Since that night, I have been able to enter a complete lucid state by imaging the same  cold place. Whenever I fell asleep thinking about my glacier, I would enter a perfect lucid dream (which actually cured my insomnia). Since then, my techniques have become much more sophisticated and complicated to understand, but I have a few tips for entering a *temperature induced lucid dream*.

*1)* Construct your dream environment. What I mean by this is indulge yourself with things in the environment. For instance, watch a video about riding camels in the desert before trying to enter the desert in your dreams. I strongly believe that this will make it easier to vividly create the environment and enter it.

*2)* Enter an environment _OPPOSITE_ to the one you will be imagining. 
*Ex: Being in a hot room in the summer and imagining a cold glacier in the winter.*

*3)* While trying to fall asleep, pay close attention to not your temperature, but the temperature of the world you're trying to enter. This is probably the most important step in the entire process, as it will solidify the realism of the dream, and might be the difference between a lucid dream and a simple but good one.
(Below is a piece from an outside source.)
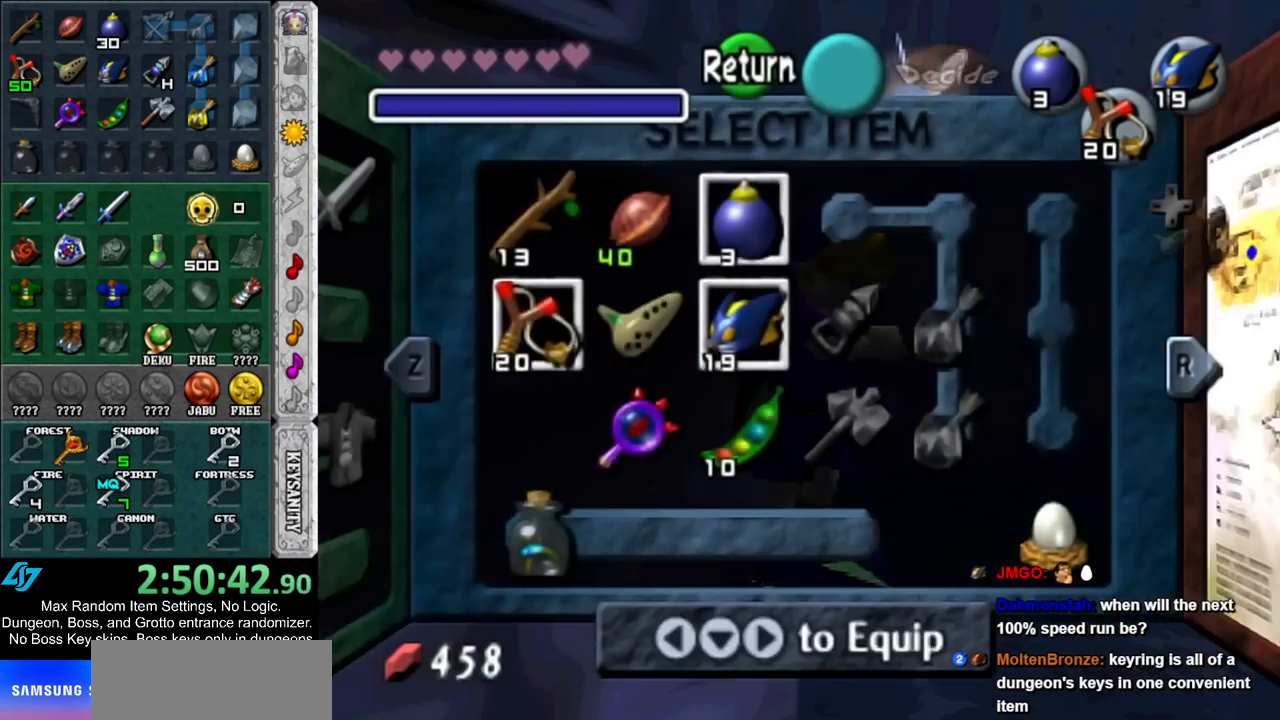
{"buttons": ["A", "R1"], "left_stick": "up-left", "right_stick": "center", "events": [[317, "A", "down"]]}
*4)* Upon almost falling asleep, quickly think about the temperature that you were in before. If performed correctly, you will enter your cold dream feeling hot, which should easily trigger you to realize that you are in a dream; enjoy the lucidity.
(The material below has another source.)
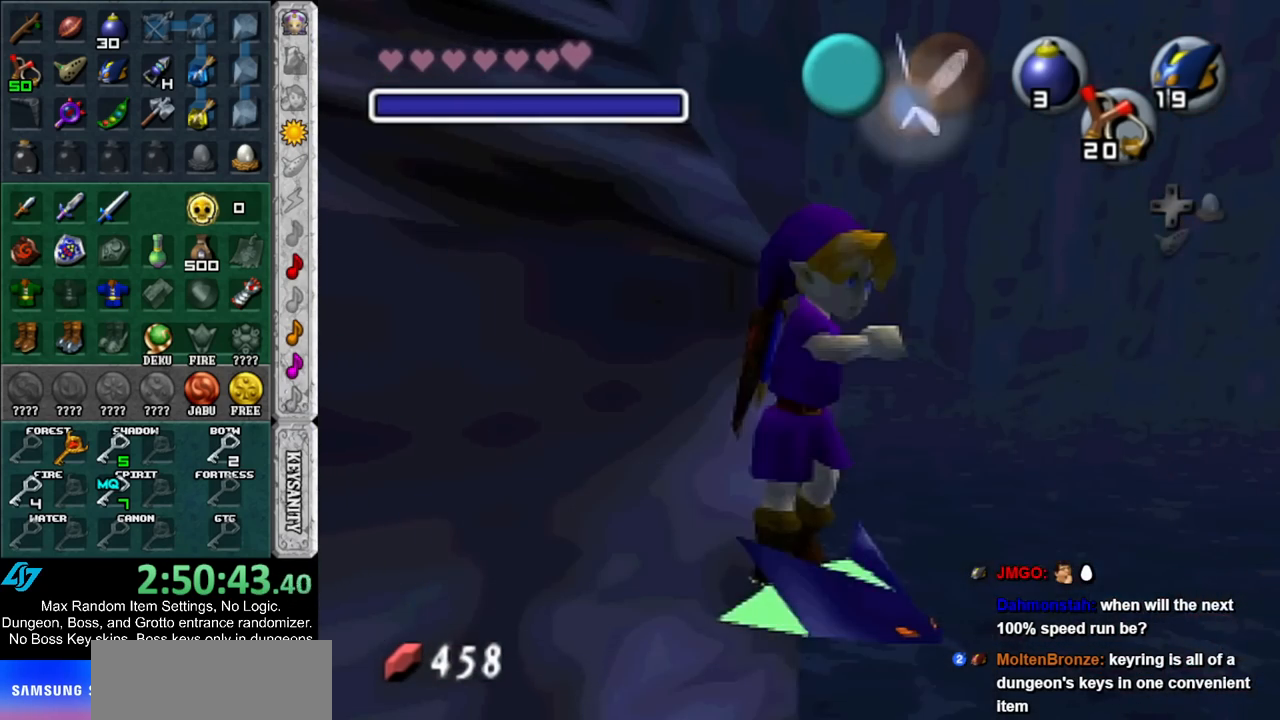
{"buttons": ["A", "R1"], "left_stick": "up-left", "right_stick": "center", "events": []}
I hope this guide was of some use to anybody out there. I am brand new to these forums, and I hope to contribute as much knowledge as I can one post at a time!

----------


## lonewolf101

i might try this tonight. I'm pretty much just racking up on WILD techniques to do

----------


## Ctharlhie

I would suggest this is a variant of V-WILD (visualisation WILD) than an a new induction technique, but cool idea nonetheless, one of the things that helps with good V-WILD imagery is integrating tactile imagery which this does  :smiley:

----------


## Killing

This is interesting, I might try it. It would probably be more effective during a nap or a WBTB, though.

----------


## CloudOFmichael

> I would suggest this is a variant of V-WILD (visualisation WILD) than an a new induction technique, but cool idea nonetheless, one of the things that helps with good V-WILD imagery is integrating tactile imagery which this does



Who the hell cares what category this technique falls under... This person brought forth a new idea to the DV community and that is all that matters, not its parent technique. Sorry but it drives me crazy when people spend time posting the most pointless things on this forum.
*end of rage*
I'm trying this technique tonight Ollie and I'll post my results on this thread, thank you for bringing something NEW and ORIGINAL to this forum  :smiley: .

----------


## LDman

I see why this technique might work, your brain has a conflicting signal of hot and cold which confuses it... I think.

----------